┌─ Given text

Hey we want to make it better; let's not make it worse! 

Why present something that has been proven to cause harm? 

R/r 911


----------



## Airwaygoddess (Mar 8, 2008)

Rid, It was not my point to make this harder, The idea was if folks wanted to talk about it, it was a very hard call, this could be an option.  Part of any learning process includes learning new coping  mechanisms.  Respectfully submitted, not as an argument, but as an idea. -_-


----------



## ErinCooley (Mar 12, 2008)

As the mom of a recently deceased 3 year old (she died in a tractor accident with my hubby driving) AND an EMT-i student ( I was 1 week from finishing my first quarter when the accident happened), I suggest going ahead with the training.


----------



## LucidResq (Mar 12, 2008)

ErinCooley said:


> As the mom of a recently deceased 3 year old (she died in a tractor accident with my hubby driving) AND an EMT-i student ( I was 1 week from finishing my first quarter when the accident happened), I suggest going ahead with the training.

└─

Exercise: Carry on the forum thread on EMT training from the point where it stops. The listing that follows has no connection to the forum thread on EMT training.

┌─ Stored data

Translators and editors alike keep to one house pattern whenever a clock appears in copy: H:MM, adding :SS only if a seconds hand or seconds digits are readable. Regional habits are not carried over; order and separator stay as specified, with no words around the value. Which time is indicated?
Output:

└─

Answer for the task:
I am so incredibly sorry for your loss. I can't even imagine how difficult this must be for you, your husband, and the rest of your family.


----------



## BossyCow (Mar 13, 2008)

Airwaygoddess said:


> Rid, It was not my point to make this harder, The idea was if folks wanted to talk about it, it was a very hard call, this could be an option.  Part of any learning process includes learning new coping  mechanisms.  Respectfully submitted, not as an argument, but as an idea. -_-



This was a multi-agency response, there was a CISD on the call.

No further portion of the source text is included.